◆ **Directions**:
#1 According to the report on Pakistan's foreign exchange reserves, why did Moody's lower Pakistan's outlook from stable to negative? Answer in one to three sentences.
#2 Return, word for word, the passage of the report on Pakistan's foreign exchange reserves from "On Thursday, Pakistan" to "the country's needs.".

Start of Supplied text

Bloomberg reported on Thursday that the foreign exchange reserves of the State Bank of Pakistan had "decreased by $366 million in the week ended May 27 to stand at $9.72 billion".

This marks a drop of nearly 50 per cent from last August and is "enough to pay for less than two months of imports", sources reported.

The publication warned the foreign exchange situation could spill over "into a fullblown economic crisis unless policy makers secure a loan from the International Monetary Fund".

In recent weeks, Pakistan has been making efforts to meet the IMF's conditions for securing a loan of $3 billion. This includes raising fuel and electricity prices.

On Thursday, Pakistan Finance Minister Miftah Ismail declared the prices of fuel products such as petrol, diesel and light diesel had been raised by Pakistani Rs 30.

This is the second such increase in weeks. The latest increase takes the price of petrol to Pakistani Rs 209.86 and diesel to Pakistani Rs 204.15.

One Indian rupee is equal to 2.54 Pakistani rupees at current rates. Ismail also announced power prices would be hiked by Rs 8 per unit from July 1.

Ismail acknowledged the price hikes would worsen inflation, but defended his actions, blaming the previous Imran Khan government. "

Global rating agency Moody's Investor Service on Thursday downgraded Pakistan's outlook from stable to negative, citing "heightened external vulnerability" and uncertainty around securing external financing to meet the country's needs.

Moody's said that while it was hopeful Pakistan would complete its IMF review and attract further external financing, if Pakistan failed to do so, then it could face a balance of payments crisis.

Sources report warned the trade deficit was another worry for Islamabad.

End of Supplied text
Start of Extracted entries

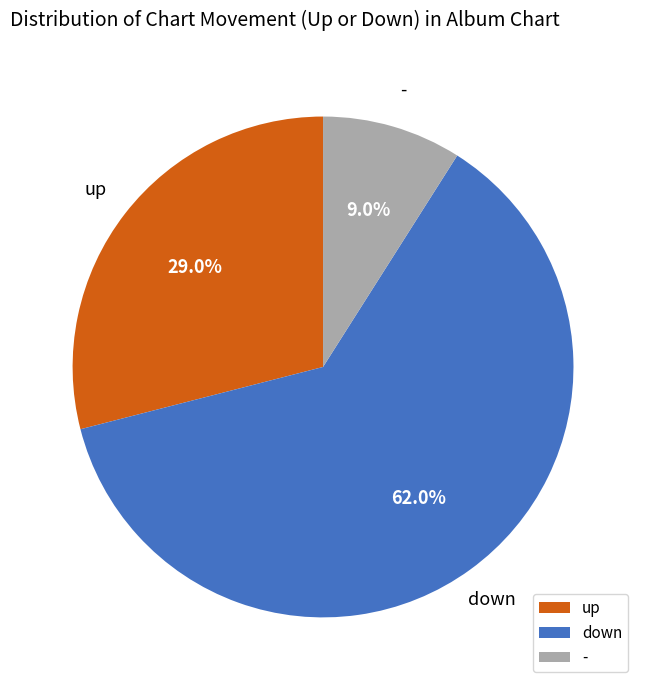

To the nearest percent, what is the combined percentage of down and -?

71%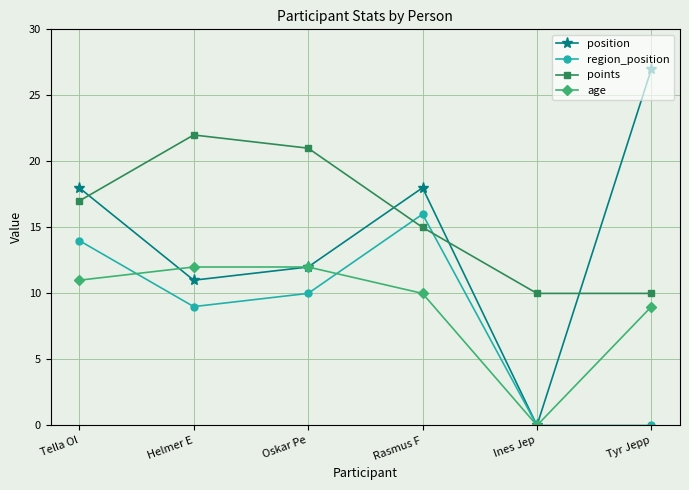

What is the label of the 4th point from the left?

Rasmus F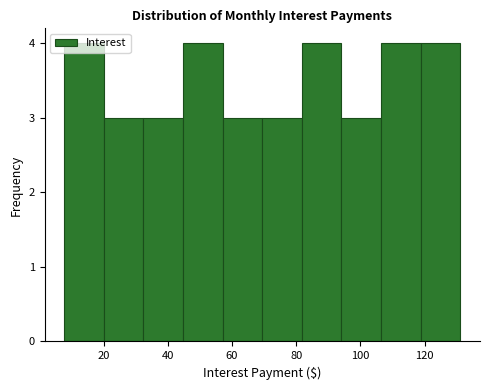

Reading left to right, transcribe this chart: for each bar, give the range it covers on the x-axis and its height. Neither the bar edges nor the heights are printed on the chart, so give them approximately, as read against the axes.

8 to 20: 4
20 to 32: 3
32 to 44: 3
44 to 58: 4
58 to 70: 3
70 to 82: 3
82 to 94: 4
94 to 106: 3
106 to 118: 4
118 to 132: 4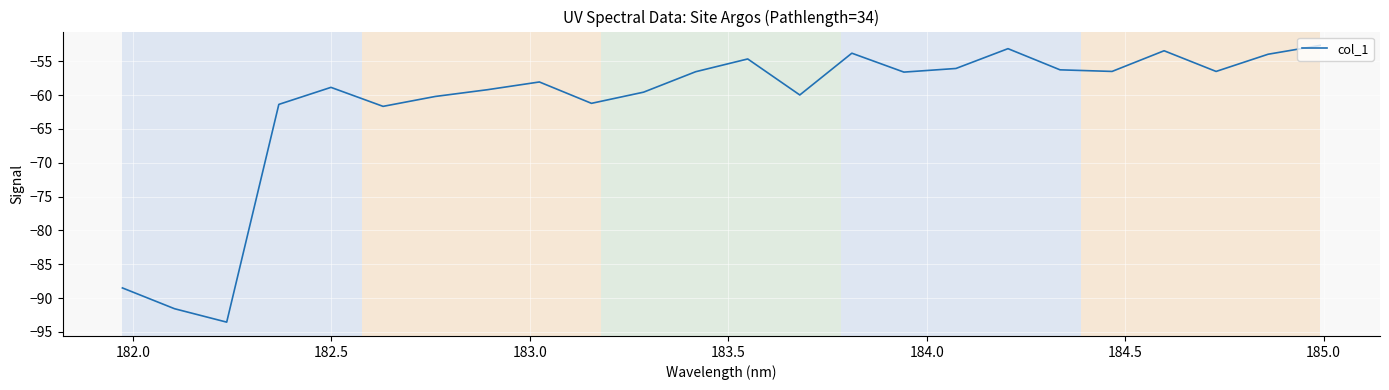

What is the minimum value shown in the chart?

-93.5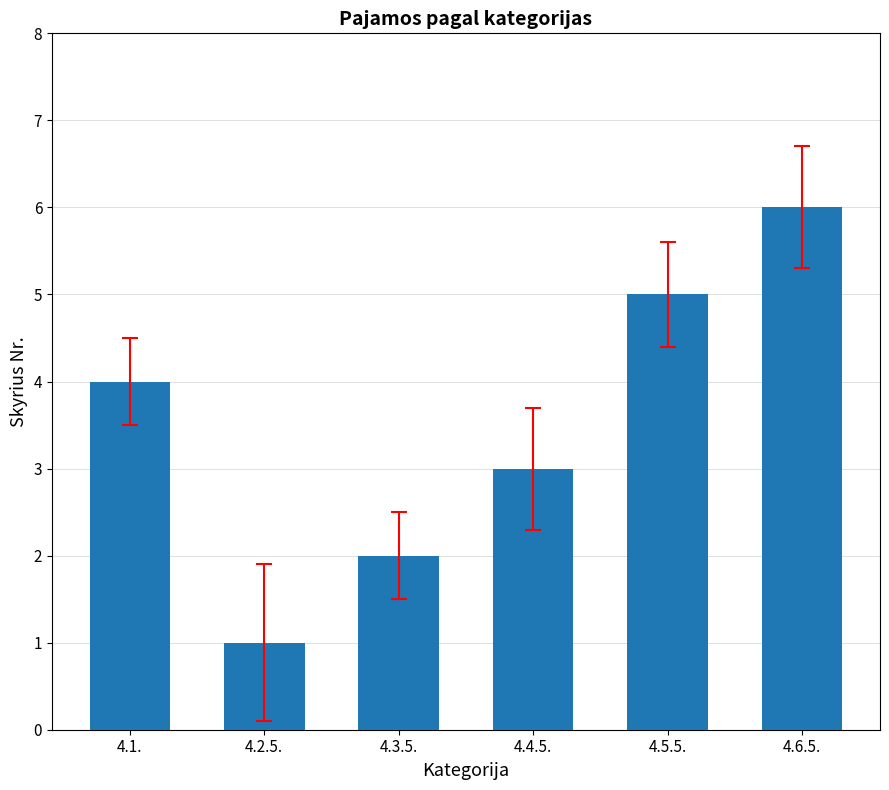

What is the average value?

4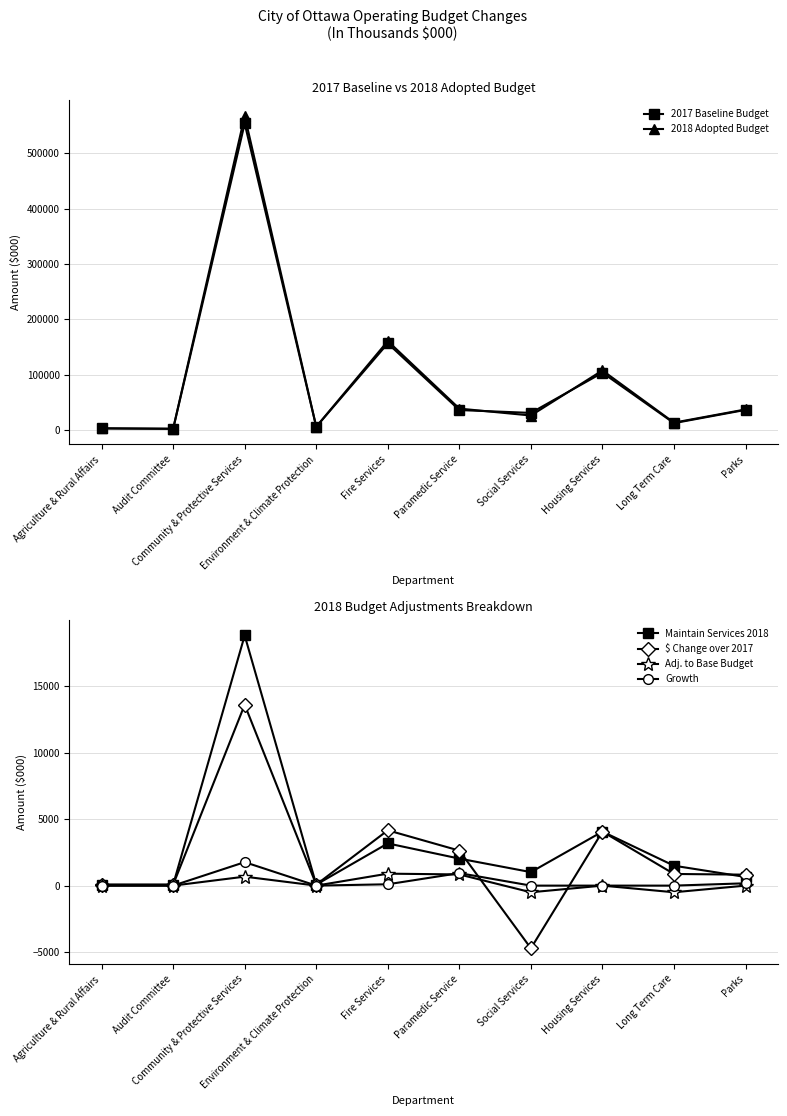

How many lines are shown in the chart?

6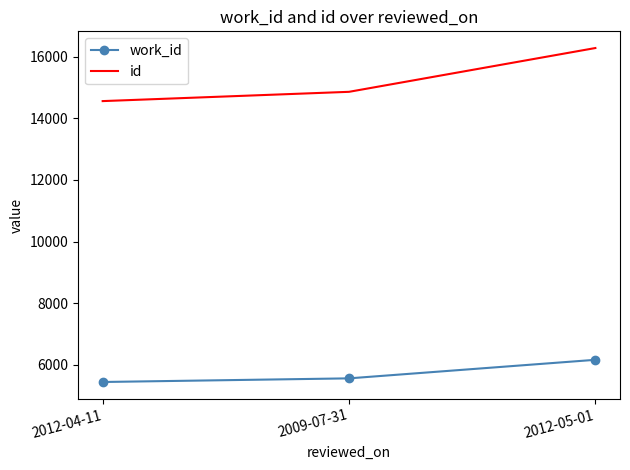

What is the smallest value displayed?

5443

End of Extracted entries

◆ **List of answers**:
#1 Moody's cited "heightened external vulnerability" and uncertainty about securing the external financing Pakistan needs.

#2
On Thursday, Pakistan Finance Minister Miftah Ismail declared the prices of fuel products such as petrol, diesel and light diesel had been raised by Pakistani Rs 30.

This is the second such increase in weeks. The latest increase takes the price of petrol to Pakistani Rs 209.86 and diesel to Pakistani Rs 204.15.

One Indian rupee is equal to 2.54 Pakistani rupees at current rates. Ismail also announced power prices would be hiked by Rs 8 per unit from July 1.

Ismail acknowledged the price hikes would worsen inflation, but defended his actions, blaming the previous Imran Khan government. "

Global rating agency Moody's Investor Service on Thursday downgraded Pakistan's outlook from stable to negative, citing "heightened external vulnerability" and uncertainty around securing external financing to meet the country's needs.